Выбранский вовсе не считал, что апория свойственна только проблемам религии. Как выдающийся физик, он слишком хорошо знал, что на несложный, заданный исключительно в качестве примера вопрос: что такое хаос в явлениях турбулентности? — можно получить излишне много противоречивых ответов.
Одно только не вызывало сомнений: Матеуш уже тогда носился с этой идеей и на сегодняшней фотосессии наверняка согласится ответить на пару-тройку простых вопросов. Почему он решил написать Тайную вечерю? Кого сделает Иудой? Каким представляет себе лицо Христа? Быть может, если бы в тот день Матеуш не вышел раньше других из СПАТИФа и увидел доктора гуманитарных наук Антония Бердо, обнимающегося на диване с двумя юнцами и восклицающего к их радости: «Вот отроки мои, которых я держу за руки, избранные мои, к которым благоволит душа моя!» — он скорее выбрал бы темой картины Страшный суд.

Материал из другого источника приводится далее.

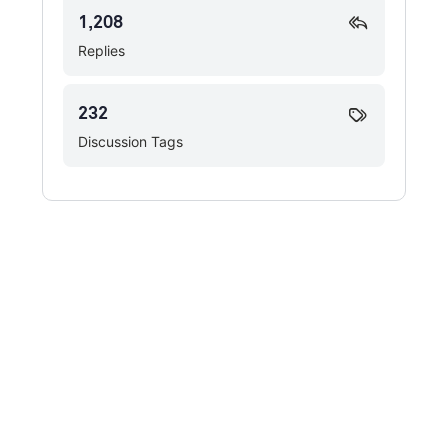
1,208
Replies
232
Discussion Tags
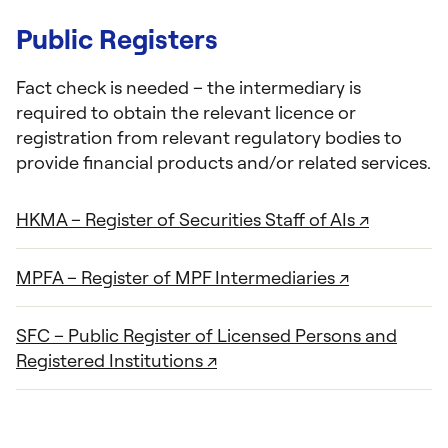
Public Registers
Fact check is needed – the intermediary is
required to obtain the relevant licence or
registration from relevant regulatory bodies to
provide financial products and/or related services.
HKMA – Register of Securities Staff of AIs ↗
MPFA – Register of MPF Intermediaries ↗
SFC – Public Register of Licensed Persons and
Registered Institutions ↗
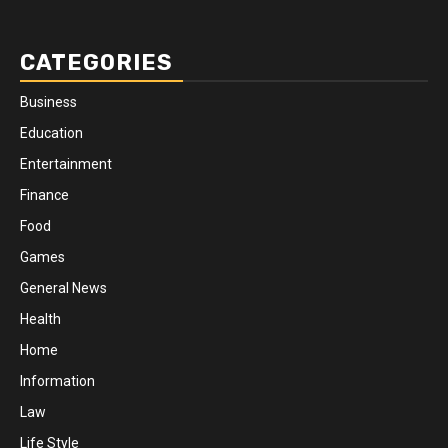
CATEGORIES
Business
Education
Entertainment
Finance
Food
Games
General News
Health
Home
Information
Law
Life Style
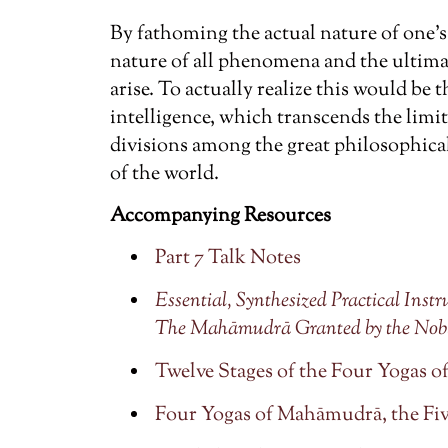
By fathoming the actual nature of one
nature of all phenomena and the ultim
arise. To actually realize this would be 
intelligence, which transcends the limi
divisions among the great philosophica
of the world.
Accompanying Resources
Part 7 Talk Notes
Essential, Synthesized Practical Ins
The Mahāmudrā Granted by the Nob
Twelve Stages of the Four Yogas
Four Yogas of Mahāmudrā, the Fiv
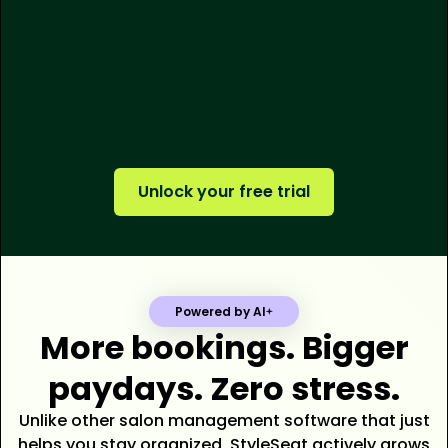
250M+
$500M+
tens of thousands
Unlock your free trial
Powered by AI
More bookings. Bigger
paydays. Zero stress.
Unlike other salon management software that just
helps you stay organized, StyleSeat actively grows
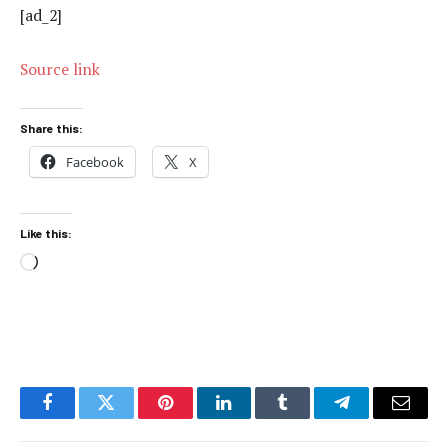
[ad_2]
Source link
Share this:
Facebook
X
Like this:
Loading…
Facebook
Twitter
Pinterest
LinkedIn
Tumblr
Telegram
Email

Лишь однажды изображение евангельской сцены — нельзя сказать, чтобы любимой Яном Выбранским, — поразило его и восхитило. Было это в Эдинбурге, куда он отправился по делам только что созданной фирмы Festus & Felix. Картина Пуссена, висящая среди смертельно скучных полотен Шотландской национальной галереи, привлекла его своей загадочностью. Иуда, повернувшись ко всем спиной, уходит — будто бы за левую кулису в театре. Спустя мгновенье он исчезнет, но уже сейчас вышел за пределы круга слабого света от трех свечей, горящих в висячем светильнике и освещающих Учителя и учеников. Точнее, рассеянный свет падает на спину Иуды, а его лицо погружается во мрак. Выбранский тогда замер, потрясенный этим зрелищем: ему вспомнилось, как они переезжали в Новый порт. В густом осеннем тумане он с братьями таскал жалкую утварь на третий этаж старого дома. Мать, еще до того, как они всё принесли, над кроватью, которую грузчики поставили у стены, вбила гвоздь, чтобы не откладывая повесить олеографию — ту самую, с Тайной вечерей. Но Иисус из Поганчи в большом городе не стал милосерднее. Мать работала посменно — расфасовывала чай — и все чаще замыкалась в себе, молчаливая, отсутствующая. Отца уволили с верфи за пьянство и драку с бригадиром. Кароль убежал в море, нанявшись на корабль простым матросом; иногда присылал открылку с экзотической маркой. Франек отсиживал свой первый срок в колонии за кражу со взломом: он вынес из местного магазина сигареты, два кило сахару и пять бутылок водки.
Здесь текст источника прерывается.